• [TRY IT]:
From the records that follow, copy every line in which "lines" appears.

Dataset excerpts
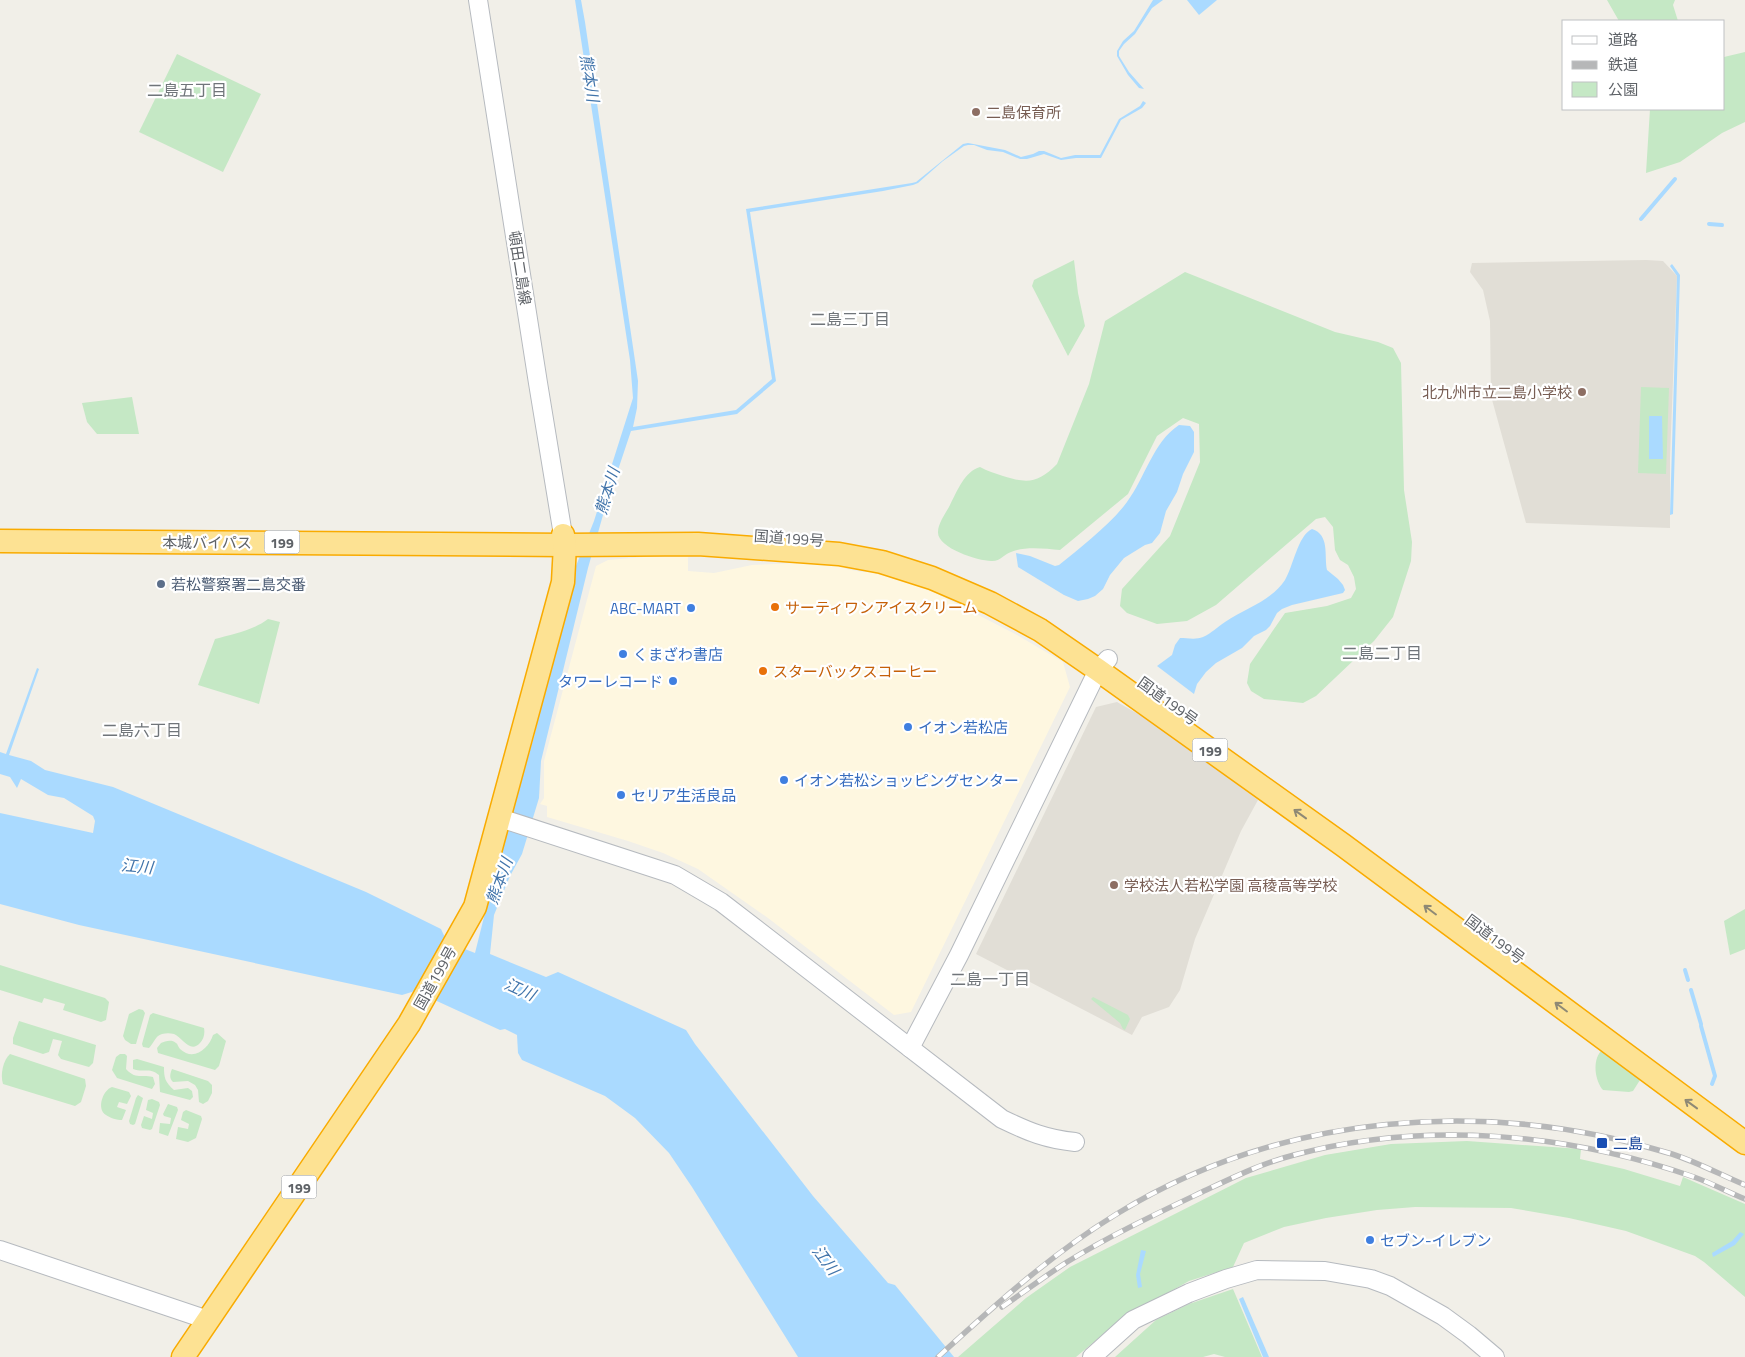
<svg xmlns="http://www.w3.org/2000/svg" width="1745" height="1357" font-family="'Titillium Web','Noto Sans JP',sans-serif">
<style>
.commercial{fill:#fef7e0}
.education{fill:#e1ded6}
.green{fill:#c5e8c5}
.water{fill:#aadaff}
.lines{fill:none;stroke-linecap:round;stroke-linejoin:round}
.stream{stroke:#aadaff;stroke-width:4}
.secondary-casing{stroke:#b6babf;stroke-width:20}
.highway-casing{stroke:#f9ab00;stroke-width:25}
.secondary{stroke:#fff;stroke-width:18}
.highway{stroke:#fde293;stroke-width:22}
.rail-casing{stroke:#b6b7b8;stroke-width:5.5}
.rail{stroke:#fff;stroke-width:4;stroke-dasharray:11;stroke-linecap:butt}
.oneway{stroke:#8e8975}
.education-dot{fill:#8d6e63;stroke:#fff;stroke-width:2}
.service-dot{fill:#5c6f8a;stroke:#fff;stroke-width:2}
.food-dot{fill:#e8710a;stroke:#fff;stroke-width:2}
.shop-dot{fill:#3f7fe0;stroke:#fff;stroke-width:2}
.transit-dot{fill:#1a4fb4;stroke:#fff;stroke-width:2}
.labels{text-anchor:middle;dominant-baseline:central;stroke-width:4.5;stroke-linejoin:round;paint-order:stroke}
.shield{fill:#fff;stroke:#8f9295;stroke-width:1}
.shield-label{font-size:14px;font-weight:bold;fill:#5f6368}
.education-label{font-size:15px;fill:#785e54;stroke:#fff;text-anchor:start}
.street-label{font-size:15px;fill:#5f6368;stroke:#fff}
.service-label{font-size:15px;fill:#4e5e75;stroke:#fff;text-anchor:start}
.food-label{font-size:15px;fill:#c56008;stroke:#fff;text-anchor:start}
.shop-label{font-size:15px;fill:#366cbe;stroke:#fff;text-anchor:start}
.transit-label{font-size:15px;fill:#164399;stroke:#fff;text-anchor:start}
.water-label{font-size:16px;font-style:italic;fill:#4174aa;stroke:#fff}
.neighbourhood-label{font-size:16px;fill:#70757a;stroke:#fff}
</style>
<rect width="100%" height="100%" fill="#f1efe8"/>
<!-- commercial -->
<path class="commercial" d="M644,557H688V571L714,573L752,565L822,562L843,566L846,569L862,572H871L926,588L1017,635L1063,662L1070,687L911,1012L894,1015L768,918L698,869L663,853L628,841L547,817V806L540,804L544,798V761L596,566L608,560Z"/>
<!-- education -->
<g class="education">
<path d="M1646,260L1663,261L1677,276L1670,458V528L1526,523L1491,396L1490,321L1483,290L1470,272L1472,263Z"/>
<path d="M1117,702L1156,724L1258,800L1241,831L1195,939L1180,990L1169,1007L1142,1017L1132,1035L976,954L1096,707Z"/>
</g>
<!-- green -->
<g class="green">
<path d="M1607,0H1675L1673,5L1678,21H1619Z"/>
<path d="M1745,52V122L1722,133L1680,162L1646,173L1650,109H1724V57Z"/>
<path d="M177,54L261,94L223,172L139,132Z"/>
<path d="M1074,260L1078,293L1085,326L1068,356L1032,286L1034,280Z"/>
<path d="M1185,272L1335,332L1378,342L1393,348L1401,363L1404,490L1412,542L1411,561L1393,617L1374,641L1316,696L1303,703L1264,699L1251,691L1247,683L1250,664L1285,613L1327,606L1351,598L1356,589L1354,577L1348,565L1340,560L1335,550L1333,527L1325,517L1316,519L1216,605L1187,621L1157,624L1127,613L1120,606L1122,589L1170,536L1200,462L1199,424L1183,418L1157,436L1128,494L1060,550C1045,549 1026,546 1011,552C1004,554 1000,562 991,561C978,561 937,548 938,532C938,523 946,513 950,505C957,491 965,471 980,467C987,471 995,473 1003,476C1028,484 1038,483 1057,464L1089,384L1105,321Z"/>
<path d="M1641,387L1669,388L1666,474L1638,473Z"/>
<path d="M132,397L139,434H97L87,422L82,403Z"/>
<path d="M268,619L280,622L259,704L198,685L215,639C233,634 254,630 268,619Z"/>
<path d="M1745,909V949L1730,955L1724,921Z"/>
<path d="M0,965L105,998L109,1002L106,1020L101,1022L63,1010L65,1004L44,998L42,1003L0,990Z"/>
<path d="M1093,997L1128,1015L1130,1019L1125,1030L1123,1029L1120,1023L1091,999Z"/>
<path d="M139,1009L143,1010L145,1013L136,1044H131L125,1040L123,1036L129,1014Z"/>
<path d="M153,1013L204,1028C205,1033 204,1039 200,1043C190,1054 182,1037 174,1034C170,1033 166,1033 162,1034C155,1036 154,1043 149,1048L143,1047L142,1044L150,1015Z"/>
<path d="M19,1021L96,1045L93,1063L89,1067L61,1059L58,1055L62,1041L53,1039L49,1052L43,1054L13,1044V1038Z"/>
<path d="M217,1033L226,1041L219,1066L215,1070L158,1053L157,1048L161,1043C165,1041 172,1039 176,1043C178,1044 178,1047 180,1049C194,1062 209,1048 213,1035Z"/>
<path d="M1601,1051L1640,1080L1633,1091L1629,1092L1603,1090C1595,1081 1592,1061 1601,1051Z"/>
<path d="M10,1054L85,1079L86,1086L81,1102L75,1106L3,1084C0,1075 3,1060 10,1054Z"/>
<path d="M120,1054H125L127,1056L126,1069C136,1080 141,1074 153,1077L155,1084L152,1089L117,1078L112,1070L116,1057Z"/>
<path d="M137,1059L164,1067C164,1078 165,1082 174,1090L188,1088L192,1091L193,1097L190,1100L160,1092L159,1075C149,1067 143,1073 133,1069V1060Z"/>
<path d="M172,1069L208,1081L212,1085V1093L208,1101L203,1104L199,1102L198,1090L195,1085L188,1081L173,1082C169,1078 170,1074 172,1069Z"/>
<path d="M112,1087L129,1092L131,1096L127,1104L119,1102L117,1107L126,1110L122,1120C117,1120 110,1118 106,1115C96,1109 103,1090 112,1087Z"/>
<path d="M138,1095L143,1098L135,1124L133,1125L130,1124L129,1121L136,1098Z"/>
<path d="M152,1099L159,1102L160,1105L152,1129L150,1130L142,1128L141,1125L144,1116L152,1119L153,1113L146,1110L148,1100Z"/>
<path d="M168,1104L177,1107L178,1110L168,1136L159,1133L160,1123L170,1124L171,1118L164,1116L163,1114Z"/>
<path d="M186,1110L201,1116L202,1119L196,1138L188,1142L176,1139L178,1127L188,1129L189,1124L181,1120L183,1112Z"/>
<path d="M1467,1141L1581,1149L1580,1159L1624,1169L1680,1186L1683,1177L1745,1204V1297L1704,1262L1695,1256L1626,1231L1569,1218L1511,1208L1415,1207L1377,1210L1326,1218L1284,1227L1244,1243L1233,1267L1189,1281L1120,1320L1076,1357H958L1026,1298L1070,1267L1246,1178L1325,1155L1391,1144Z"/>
<path d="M1233,1289L1262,1357H1225L1214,1354L1203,1357H1115L1156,1320L1189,1304Z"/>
</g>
<!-- water -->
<g class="water">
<path d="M575,0H581L585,22L638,381L637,408L633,427L736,410L772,379L746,209L912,183L916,182L963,144L968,143L1005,150L1021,157L1033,154L1039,151H1044L1061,158L1075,155H1100L1119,119L1140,106L1143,101L1146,103L1142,108L1121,120L1101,158H1076L1061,160L1044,154L1027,159H1020L1003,152L987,150L974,145H968L964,146L943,161L918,183L913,185L883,191L750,212L776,381L737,414L631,431L603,515L588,568L541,761L539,798L522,854L510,876L494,915L490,954L546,977L558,972L686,1030L695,1044L813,1196L888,1283L895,1285L954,1357H798L692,1187L669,1153L635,1118L605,1096L522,1060L518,1053L517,1035L505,1029L500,1030L415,991L402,995L79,925L0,904V813L93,833L95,821L93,816L64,798L48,795L21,779L17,788L10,777L0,774V752L6,754L37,668L39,669L9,755L31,761L45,770L113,787L366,892L441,929L447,942L475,953L501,849L534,737L570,581L594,521L633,398L630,360Z"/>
<path d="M1153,0H1163L1152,8L1135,34L1124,44L1119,51V56L1129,72L1144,89L1139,88L1128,75L1117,56V51L1123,41L1134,31Z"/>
<path d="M1187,0H1217L1199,15Z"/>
<path d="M1672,264L1680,275L1673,514L1670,515L1677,276L1670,266Z"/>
<path d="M1649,416H1662L1663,459H1649Z"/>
<path d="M1179,425L1190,426L1194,432V452L1183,474L1177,492L1166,511L1160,533L1152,543L1145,545L1124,558L1110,575L1103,589L1095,596L1088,599L1078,601L1064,595L1018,567L1016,553L1030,556L1055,566L1059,565C1080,548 1111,524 1127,502C1145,478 1153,442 1179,425Z"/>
<path d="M1312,529C1330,535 1324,555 1327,570L1338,579L1343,585L1345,590L1343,593L1292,605L1282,609L1277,613L1270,626L1266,630L1254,636L1242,648L1216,663L1206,672L1197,684L1194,694L1157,666L1172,655L1175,645L1180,638C1187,638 1196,640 1203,637C1212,633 1217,627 1225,622C1246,608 1271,601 1285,580C1293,567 1298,535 1312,529Z"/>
<path d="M1740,1232L1744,1234L1735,1245L1713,1257L1712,1253L1732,1241Z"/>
<path d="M1141,1250L1146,1251L1140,1274L1142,1287L1138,1288L1136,1275Z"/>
<path d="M1243,1297L1269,1357H1263L1239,1299Z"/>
</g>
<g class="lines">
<!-- stream -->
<g class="stream">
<path d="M1641,219L1675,179"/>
<path d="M1709,224L1722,225"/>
<path d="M1685,970L1688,980"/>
<path d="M1691,990L1701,1024"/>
<path d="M1701,1026L1715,1076L1712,1084"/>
</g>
<!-- secondary casing -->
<g class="secondary-casing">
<g id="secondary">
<path d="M478,0L538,383L563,535"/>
<path d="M500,818L675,875L721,902L1002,1119C1029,1132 1046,1139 1075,1142"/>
<path d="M910,1048L959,955L1098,670L1108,659"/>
<path d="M0,1250L208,1320"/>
<path d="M1092,1357L1133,1320L1189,1293L1226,1279L1257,1270L1325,1271L1371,1279L1390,1286L1443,1316L1469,1335L1495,1357"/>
</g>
</g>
<!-- highway casing -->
<g class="highway-casing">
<g id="highway">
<path d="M0,541L565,545L698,544L839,554L882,562L932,578L990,603L1040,630L1098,670L1343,845L1745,1143"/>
<path d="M183,1357L409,1024L475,907L563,582L565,545L563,535"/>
</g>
</g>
<!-- secondary -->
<use href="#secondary" class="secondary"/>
<!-- highway -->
<use href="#highway" class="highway"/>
<!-- rail casing -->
<g class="rail-casing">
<g id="rail">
<path d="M1002,1307C1024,1292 1045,1276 1067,1262C1109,1236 1158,1213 1202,1192C1232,1178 1262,1163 1294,1155C1425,1120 1567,1133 1694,1177C1711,1183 1728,1192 1745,1199"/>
<path d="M938,1357C994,1306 1050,1255 1115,1215C1281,1112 1487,1097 1672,1154C1697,1162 1721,1175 1745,1185"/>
</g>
</g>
<!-- rail -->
<use href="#rail" class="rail"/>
</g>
<!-- one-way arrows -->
<defs><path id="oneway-shaft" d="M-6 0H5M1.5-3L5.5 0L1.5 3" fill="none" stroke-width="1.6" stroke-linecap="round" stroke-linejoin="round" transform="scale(1.25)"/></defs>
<g class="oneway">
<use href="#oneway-shaft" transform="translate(1300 814) rotate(-144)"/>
<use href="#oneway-shaft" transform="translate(1430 910) rotate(-143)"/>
<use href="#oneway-shaft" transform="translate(1561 1007) rotate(-143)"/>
<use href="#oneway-shaft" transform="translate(1691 1104) rotate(-144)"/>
</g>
<!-- markers -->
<g class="education-dot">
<circle cx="976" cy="112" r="5"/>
<circle cx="1582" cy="392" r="5"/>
<circle cx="1114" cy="885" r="5"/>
</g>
<circle class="service-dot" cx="161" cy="584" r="5"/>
<g class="food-dot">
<circle cx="775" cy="607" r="5"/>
<circle cx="763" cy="671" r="5"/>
</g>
<g class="shop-dot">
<circle cx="691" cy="608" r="5"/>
<circle cx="623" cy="654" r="5"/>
<circle cx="673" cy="681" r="5"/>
<circle cx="908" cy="727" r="5"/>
<circle cx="784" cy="780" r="5"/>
<circle cx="621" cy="795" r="5"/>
<circle cx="1370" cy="1240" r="5"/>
</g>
<rect class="transit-dot" x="1596" y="1137" width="12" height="12" rx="2.5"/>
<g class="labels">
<!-- shield labels -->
<g class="shield">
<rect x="264.5" y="530.5" width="35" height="23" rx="4"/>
<rect x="1192.5" y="738.5" width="35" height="23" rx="4"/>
<rect x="281.5" y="1175.5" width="35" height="23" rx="4"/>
</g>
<g class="shield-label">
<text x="282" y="542">199</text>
<text x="1210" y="750">199</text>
<text x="299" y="1187">199</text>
</g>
<!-- education labels -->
<g class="education-label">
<text x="986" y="112">二島保育所</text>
<text x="1572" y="392" text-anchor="end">北九州市立二島小学校</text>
<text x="1124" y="885">学校法人若松学園 高稜高等学校</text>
</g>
<!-- street labels -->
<g class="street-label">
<text transform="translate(520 268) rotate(81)">頓田二島線</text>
<text transform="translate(789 538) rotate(4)">国道199号</text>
<text x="207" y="542">本城バイパス</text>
<text transform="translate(1168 701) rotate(36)">国道199号</text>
<text transform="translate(1495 939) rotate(37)">国道199号</text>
<text transform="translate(435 978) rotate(-61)">国道199号</text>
</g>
<!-- service labels -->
<g class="service-label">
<text x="171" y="584">若松警察署二島交番</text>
</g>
<!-- food labels -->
<g class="food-label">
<text x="785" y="607">サーティワンアイスクリーム</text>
<text x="773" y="671">スターバックスコーヒー</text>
</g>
<!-- shop labels -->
<g class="shop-label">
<text x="681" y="608" text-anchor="end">ABC-MART</text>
<text x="633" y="654">くまざわ書店</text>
<text x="663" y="681" text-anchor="end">タワーレコード</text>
<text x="918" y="727">イオン若松店</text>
<text x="794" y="780">イオン若松ショッピングセンター</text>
<text x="631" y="795">セリア生活良品</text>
<text x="1380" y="1240">セブン-イレブン</text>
</g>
<!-- transit labels -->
<g class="transit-label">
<text x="1613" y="1143">二島</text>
</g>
<!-- water labels -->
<g class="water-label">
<text transform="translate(590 78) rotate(81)">熊本川</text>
<text transform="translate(607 491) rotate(-73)">熊本川</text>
<text transform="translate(137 866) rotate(5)">江川</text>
<text transform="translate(499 881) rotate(-70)">熊本川</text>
<text transform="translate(520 989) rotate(24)">江川</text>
<text transform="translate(826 1260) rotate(53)">江川</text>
</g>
<!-- neighbourhood labels -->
<g class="neighbourhood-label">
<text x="187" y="90">二島五丁目</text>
<text x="850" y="319">二島三丁目</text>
<text x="1382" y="653">二島二丁目</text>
<text x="142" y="730">二島六丁目</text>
<text x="990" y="979">二島一丁目</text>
</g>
</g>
<!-- legend -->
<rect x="1562" y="20" width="162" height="90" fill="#ffffff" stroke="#bfc1c3"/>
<rect x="1572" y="36" width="25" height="8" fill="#ffffff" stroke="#bfc1c3"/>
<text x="1608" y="45" font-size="15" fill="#5f6368">道路</text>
<rect x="1572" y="61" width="25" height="8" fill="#b6b7b8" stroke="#bfc1c3"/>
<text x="1608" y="70" font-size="15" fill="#5f6368">鉄道</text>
<rect x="1572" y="82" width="25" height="15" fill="#c5e8c5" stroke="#bfc1c3"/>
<text x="1608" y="95" font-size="15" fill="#5f6368">公園</text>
</svg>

• [RESULT BELOW]:
.lines{fill:none;stroke-linecap:round;stroke-linejoin:round}
<g class="lines">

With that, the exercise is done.